Director, Site Reliability Engineering
San Francisco, CA /
Technology & Networking – Software - SRE /
Crusoe Energy is on a mission to unlock value in stranded energy resources through the power of computation.
Take a look at what we do! - https://www.youtube.com/watch?v=Rlt8k71Quqw
We aim to align the long term interests of the climate with the future of global computing infrastructure. As data centers consume an exponentially growing power footprint to deliver technology to all connected devices, we are inspired by making sure that the energy meeting that demand is sourced in an environmentally responsible fashion. Crusoe co-locates mobile data centers with stranded energy resources, like flare gas and underloaded renewables, to deliver low-cost, carbon-negative distributed computing solutions. Crusoe Cloud is a managed cloud services platform powered by stranded energy that enables climate-friendly innovation in computationally intensive fields including artificial intelligence, graphics rendering and computational biology.

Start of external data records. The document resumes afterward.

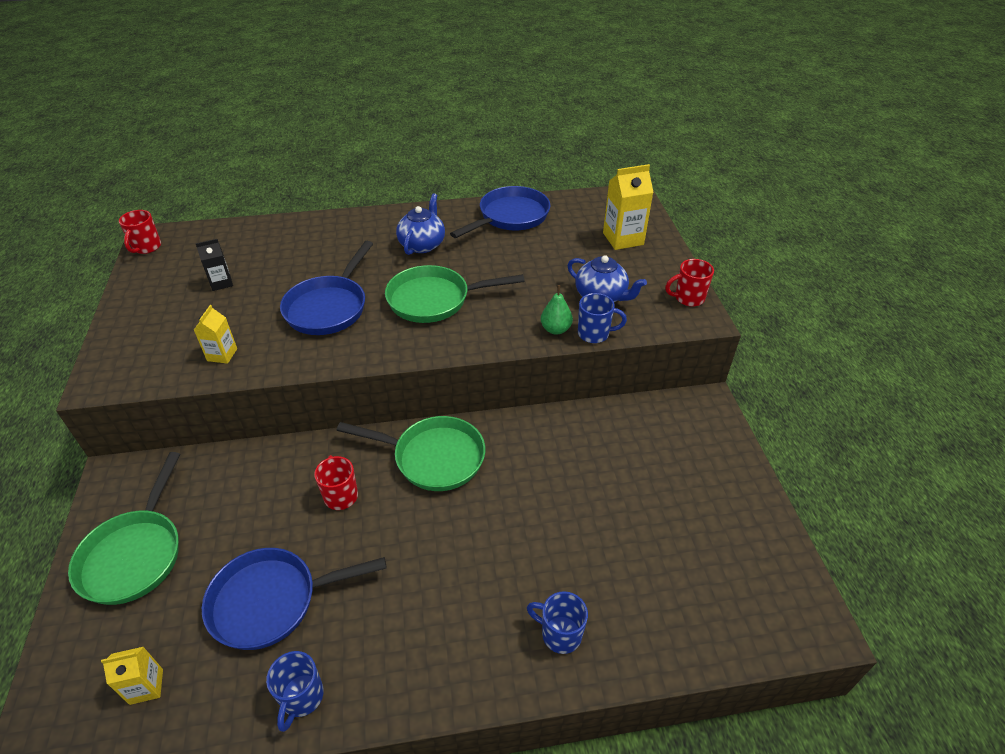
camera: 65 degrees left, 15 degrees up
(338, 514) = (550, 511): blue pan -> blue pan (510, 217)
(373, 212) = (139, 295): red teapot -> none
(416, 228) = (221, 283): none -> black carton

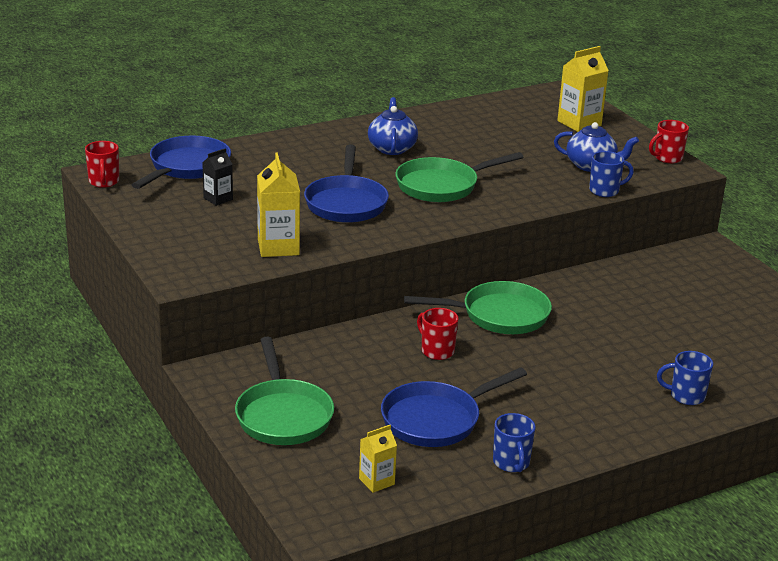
camera: 20 degrees left, 15 degrees down
(222, 355) = (278, 247): yellow carton -> yellow carton, size x1.70
(510, 217) = (459, 118): blue pan -> blue pan (187, 167)
(555, 329) = (569, 192): green pear -> none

Our values drive our work from thinking like a mountaineer, our relentless commitment to resource efficiency and tapping into our collective genius. At Crusoe, you will be challenged to do the best work of your entire life and to be and become your best self.

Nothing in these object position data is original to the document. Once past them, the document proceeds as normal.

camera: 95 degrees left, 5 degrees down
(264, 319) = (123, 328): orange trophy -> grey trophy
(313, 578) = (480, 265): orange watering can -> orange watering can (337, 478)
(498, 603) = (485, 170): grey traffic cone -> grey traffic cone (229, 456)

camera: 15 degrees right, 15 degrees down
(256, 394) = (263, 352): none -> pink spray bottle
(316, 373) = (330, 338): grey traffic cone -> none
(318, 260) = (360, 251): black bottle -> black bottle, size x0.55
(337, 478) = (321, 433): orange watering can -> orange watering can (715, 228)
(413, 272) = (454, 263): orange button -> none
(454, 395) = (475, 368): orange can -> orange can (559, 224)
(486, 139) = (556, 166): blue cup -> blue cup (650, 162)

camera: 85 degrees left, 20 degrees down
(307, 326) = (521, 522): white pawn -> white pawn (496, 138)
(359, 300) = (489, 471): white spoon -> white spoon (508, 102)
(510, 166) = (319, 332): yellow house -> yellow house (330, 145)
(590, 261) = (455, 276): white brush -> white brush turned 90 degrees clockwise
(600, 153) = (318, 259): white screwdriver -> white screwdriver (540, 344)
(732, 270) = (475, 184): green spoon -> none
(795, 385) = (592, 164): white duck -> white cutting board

Our teams are empowered to tackle hard problems that benefit our customers, grow our business and create a positive impact in reducing global emissions. You should have a proven track record of building fast, highly available infrastructure at scale.
About The Role
In this role, you will be responsible for leading a team of engineers in building and maintaining key infrastructure for the company. You should have a proven track record of building fast, highly available infrastructure at scale, and be able to use your expertise in cloud services, developer tools, and security practices to guide decision-making and ensure a high level of technical excellence.
You will report directly to the CTO and work closely with the engineering team to align the SRE team's work with the company's overall business objectives, while balancing resource trade-offs and maintaining a high degree of technical excellence.
In addition to coordinating cross-functional technical projects and evaluating tools and frameworks for the engineering team, you will mentor engineers and take an active role in their development as the company grows. You will constantly refine technical and team fit assessments and work with engineering leadership to ensure that the team is meeting its goals and making a positive impact on global emissions.
A Day in the Life:
- Grow and lead the SRE organization focused on both the cloud platform and our fleet’s operational expansion
- Develop and implement the SRE strategy and roadmap around supporting network uptime, application deployment, security, and privacy
- Hire, onboard, mentor, and develop the SRE team members, while optimizing resources needed to deliver high-quality software on time
- Collaborate cross-functionally with relevant teams around the org (i.e., product management, operations, business development, customer support), to ensure that software reliability meets stakeholders’ needs and expectations
- Stay up-to-date on modern SRE tools, technologies, processes and best practices
- Hold the SRE team and wider organization accountable for maintaining this standard Co-facilitate architecture and infrastructure design decisions
You Will Thrive In This Role If:
- Bachelor's Degree in Computer Science or related field, or 15+ years relevant work experience
- 12+ years of professional SRE experience
- 8+ years of experience contributing to architecture, design patterns, reliability and scaling of new and current systems
- Has managed in an org where you helped define the role and built out the SRE function, including the hiring and developing of other SREs
- Experience with information security best practices
- Experience running and maintaining production infrastructure hosted on AWS/GCP/Azure
- Experience with logging, monitoring and alerting systems and tools where revenue and business goals were impacted by performance
- Leverages excellent written / verbal communication and interpersonal skills while embodying our company values at all times
- Embody the Company values
Exposure across the following domains, with strong expertise in at least four:
- Unix/Linux environments (kernel, networking, virtualization)
- Bare metal provisioning and physical datacenter operations
- Modern cloud infrastructure tools such as Docker, Kubernetes
- Infrastructure-as-code tooling such as Pulumi, Ansible, Cloud Formation, Terraform
- Modern CI/CD practices and build systems, such as GitLab CI/CD, CircleCI, GitHub Actions
- TCP/IP and network programming
- Hybrid work schedule
- Industry competitive pay
- Restricted Stock Units in a fast growing, well-funded technology company
- Health insurance package options that include HDHP and PPO, vision, and dental for you and your dependents
- Paid Parental Leave
- Paid life insurance, short-term and long-term disability
- Pet-friendly offices
- 401(k) with a 100% match up to 4% of salary
- Unlimited time off
- Cell phone reimbursement
- Tuition reimbursement
- Subscription to the Calm app
- NYDIG - Bitcoin Savings Plan
- Company paid commuter benefit; $100 per month
- Compensation will be paid in the range of $225,000 - $250,000. RSUs are included in all offers. Compensation to be determined by the applicants knowledge, education, and abilities, as well as internal equity and alignment with market data.
Crusoe Energy is an Equal Opportunity Employer. Employment decisions are made without regard to race, color, religion, disability, genetic information, pregnancy, citizenship, marital status, sex/gender, sexual preference/ orientation, gender identity, age, veteran status, national origin, or any other status protected by law or regulation.